Their Eyes Were Watching God by Zora Neal Hurston
I had never read a book by Zora Neal Hurston. In fact, while I had heard of Their Eyes Were Watching God from it’s film adaptation a few years ago, I’m not sure I’d ever heard the name Zora Neal Hurston. I got her name from one of last month’s books, and I had to check it out. Boy, am I glad I did. This novel was breathtaking, the kind I couldn’t wait to read each day and was bummed when it ended. Zora Neal Hurston belongs with Faulkner as 1A and 1B in best 20th Century American authors. Beautiful and a must-read.
The Conscience of a Conservative by Barry Goldwater
The infamous Republican politician from Arizona lays out the foundational philosophy behind conservativism. His ideas were the foundation for a generation or two of Republican politics. It has been cited by the Religious Right in the 80s and continues to be cited by Tea Party politicians today. Super interesting. Read it if you like political philosophy.
Braving the Wilderness by Brene Brown
I love almost everything Brene Brown writes, says, tweets, etc.
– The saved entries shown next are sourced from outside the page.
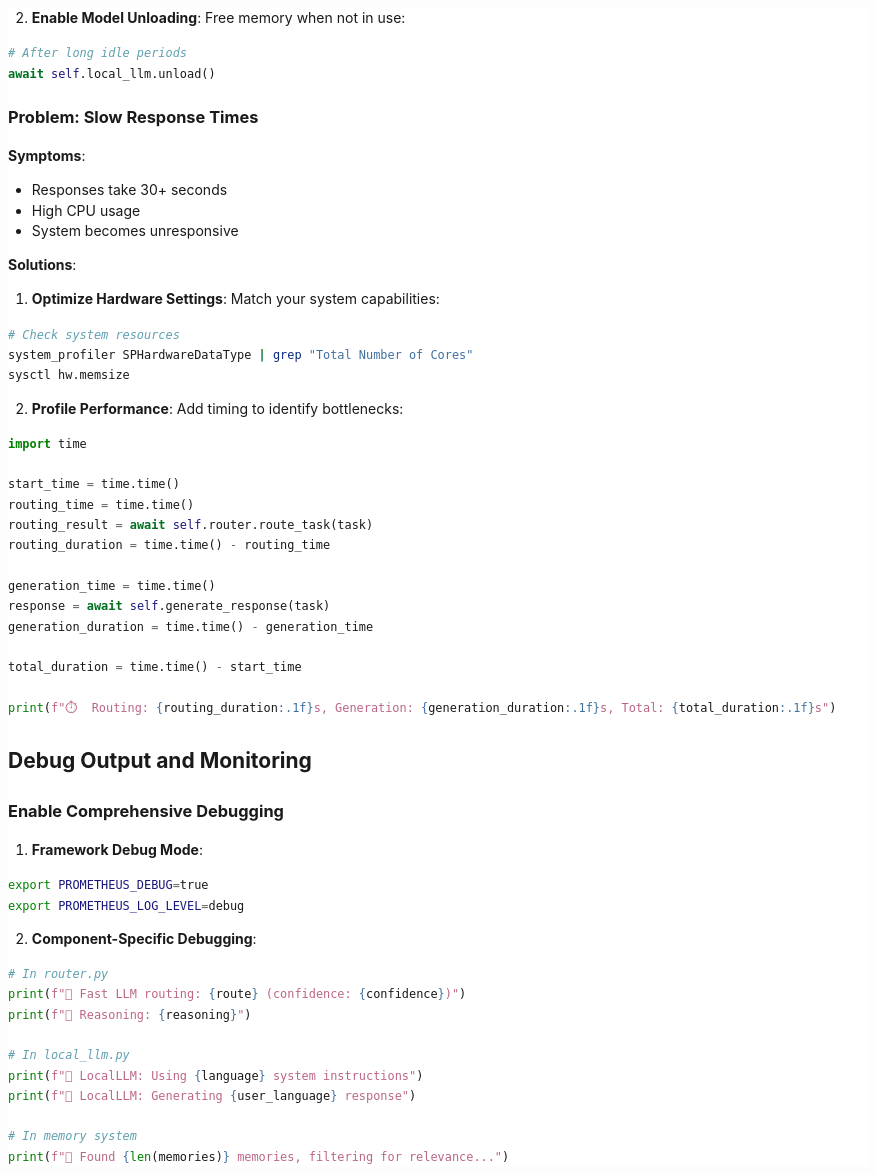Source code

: 2. **Enable Model Unloading**: Free memory when not in use:
```python
# After long idle periods
await self.local_llm.unload()
```

### Problem: Slow Response Times

**Symptoms**:
- Responses take 30+ seconds
- High CPU usage
- System becomes unresponsive

**Solutions**:

1. **Optimize Hardware Settings**: Match your system capabilities:
```bash
# Check system resources
system_profiler SPHardwareDataType | grep "Total Number of Cores"
sysctl hw.memsize
```

2. **Profile Performance**: Add timing to identify bottlenecks:
```python
import time

start_time = time.time()
routing_time = time.time()
routing_result = await self.router.route_task(task)
routing_duration = time.time() - routing_time

generation_time = time.time()
response = await self.generate_response(task)
generation_duration = time.time() - generation_time

total_duration = time.time() - start_time

print(f"⏱️  Routing: {routing_duration:.1f}s, Generation: {generation_duration:.1f}s, Total: {total_duration:.1f}s")
```

## Debug Output and Monitoring

### Enable Comprehensive Debugging

1. **Framework Debug Mode**:
```bash
export PROMETHEUS_DEBUG=true
export PROMETHEUS_LOG_LEVEL=debug
```

2. **Component-Specific Debugging**:
```python
# In router.py
print(f"🔧 Fast LLM routing: {route} (confidence: {confidence})")
print(f"🔧 Reasoning: {reasoning}")

# In local_llm.py  
print(f"🔧 LocalLLM: Using {language} system instructions")
print(f"🔧 LocalLLM: Generating {user_language} response")

# In memory system
print(f"📂 Found {len(memories)} memories, filtering for relevance...")
```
She has a way of telling the truth in a direct yet gentle way. Braving the Wildnerness is about what it means to be vulnerable in a world that doesn’t exactly incentivize such things, and what it means to truly belong — to others as well as to oneself. As with all of Brown’s titles, I totally recommend it.
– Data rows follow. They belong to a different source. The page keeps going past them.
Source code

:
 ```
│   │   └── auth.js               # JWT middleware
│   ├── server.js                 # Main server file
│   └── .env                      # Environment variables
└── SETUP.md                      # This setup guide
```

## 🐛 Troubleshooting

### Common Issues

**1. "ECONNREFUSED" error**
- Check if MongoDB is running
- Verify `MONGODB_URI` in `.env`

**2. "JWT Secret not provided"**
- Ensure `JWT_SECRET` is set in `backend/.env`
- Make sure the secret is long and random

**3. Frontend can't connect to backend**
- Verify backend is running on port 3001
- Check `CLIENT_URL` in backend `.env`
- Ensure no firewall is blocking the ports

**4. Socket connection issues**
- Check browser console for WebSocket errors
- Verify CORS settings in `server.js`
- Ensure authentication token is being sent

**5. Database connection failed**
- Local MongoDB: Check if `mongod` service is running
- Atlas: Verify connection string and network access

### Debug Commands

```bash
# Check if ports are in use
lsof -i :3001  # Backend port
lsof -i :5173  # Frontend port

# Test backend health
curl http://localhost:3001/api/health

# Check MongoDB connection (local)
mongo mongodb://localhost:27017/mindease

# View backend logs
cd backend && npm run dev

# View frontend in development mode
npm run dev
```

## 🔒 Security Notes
On Bullshit by Harry Frankfurt
I know, I know…language. But this was a good one. Surprisingly, it was actually quite an academic examination of why we skirt around the truth. It parses out the differences between lying and, well, bullsh*tting. Written by a real-life, fancy philosopher and printed by none other than Princeton University Press, it examines the practice of persuasion “without regard for the truth.” This one didn’t quite live up to my expectations, but it was interesting and the time commitment is minimal. Worth a perusal if you’re the curious type.
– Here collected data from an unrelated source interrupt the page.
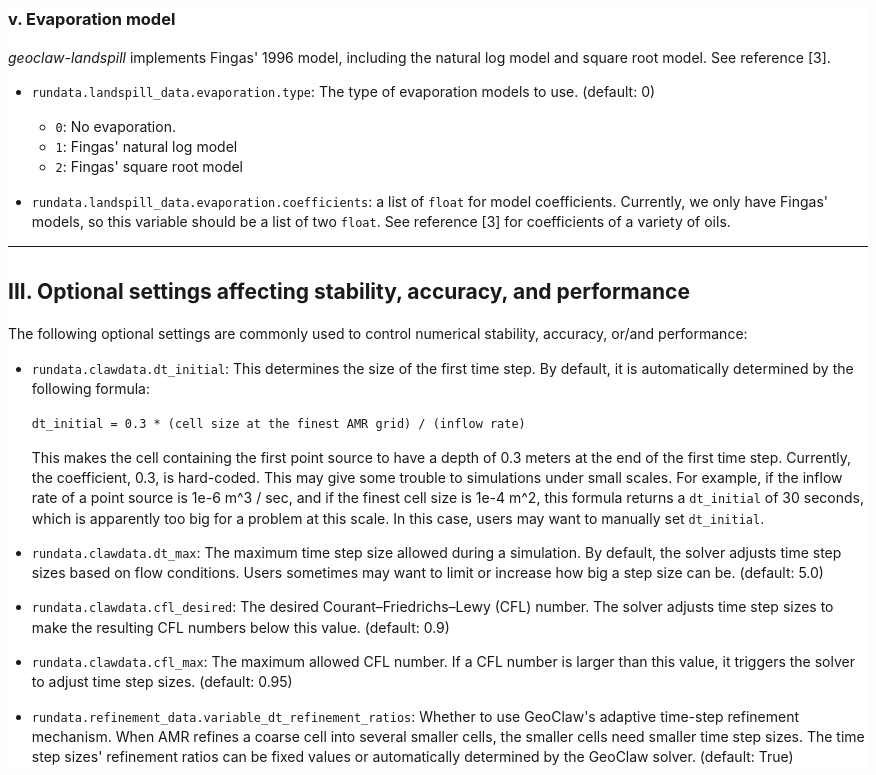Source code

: ### v. Evaporation model

*geoclaw-landspill* implements Fingas' 1996 model, including the natural log
model and square root model. See reference [3].

* `rundata.landspill_data.evaporation.type`: The type of evaporation models to
  use. (default: 0)

  * `0`: No evaporation.
  * `1`: Fingas' natural log model
  * `2`: Fingas' square root model

* `rundata.landspill_data.evaporation.coefficients`: a list of `float` for model
  coefficients. Currently, we only have Fingas' models, so this variable should
  be a list of two `float`. See reference [3] for coefficients of a variety of
  oils.

-------------------------------------------------------------------
## III. Optional settings affecting stability, accuracy, and performance

The following optional settings are commonly used to control numerical
stability, accuracy, or/and performance:

* `rundata.clawdata.dt_initial`: This determines the size of the first time
  step. By default, it is automatically determined by the following
  formula:

  ```
  dt_initial = 0.3 * (cell size at the finest AMR grid) / (inflow rate)
  ```

  This makes the cell containing the first point source to have a depth of 0.3
  meters at the end of the first time step. Currently, the coefficient, 0.3, is
  hard-coded. This may give some trouble to simulations under small scales.
  For example, if the inflow rate of a point source is 1e-6 m^3 / sec, and if
  the finest cell size is 1e-4 m^2, this formula returns a `dt_initial` of 30
  seconds, which is apparently too big for a problem at this scale. In this
  case, users may want to manually set `dt_initial`.

* `rundata.clawdata.dt_max`: The maximum time step size allowed during a
  simulation. By default, the solver adjusts time step sizes based on flow
  conditions. Users sometimes may want to limit or increase how big a step size
  can be. (default: 5.0)

* `rundata.clawdata.cfl_desired`: The desired Courant–Friedrichs–Lewy (CFL)
  number. The solver adjusts time step sizes to make the resulting CFL numbers
  below this value. (default: 0.9)

* `rundata.clawdata.cfl_max`: The maximum allowed CFL number. If a CFL number is
  larger than this value, it triggers the solver to adjust time step sizes.
  (default: 0.95)

* `rundata.refinement_data.variable_dt_refinement_ratios`: Whether to use
  GeoClaw's adaptive time-step refinement mechanism. When AMR refines a coarse
  cell into several smaller cells, the smaller cells need smaller time step
  sizes. The time step sizes' refinement ratios can be fixed values or
  automatically determined by the GeoClaw solver. (default: True)


[homepage]: https://www.contributor-covenant.org
[v2.0]: https://www.contributor-covenant.org/version/2/0/code_of_conduct.html
[Mozilla CoC]: https://github.com/mozilla/diversity
[FAQ]: https://www.contributor-covenant.org/faq
[translations]: https://www.contributor-covenant.org/translations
God Save Texas by Lawrence Wright
The subtitle of this book, “A Journey Into the Soul of the Lone Star State,” tells it all. By writing about every corner of the state, Wright covers food, music, politics, art, and nature. I loved diving into his one, and Wright is a brilliant storyteller. A Texas lifer, he recounts stories from his own experience — from cycling near San Antonio to run-ins with Karl Rove over Monday morning breakfast. If you love Texas or just great storytelling, it’s a must-read.
A Little Life
It is hard to summarize this novel, which was prize-winning and worthy of a review all its own. As I’ve tried to read books from different authors who represent different backgrounds and cover themes I don’t often read much about, this one really challenged me. Still, fundamentally it is about family and friendship and life and death — as so many great stories are. This would be a super challenging read for many in my circle, but it is one of the most beautiful novels I’ve ever read.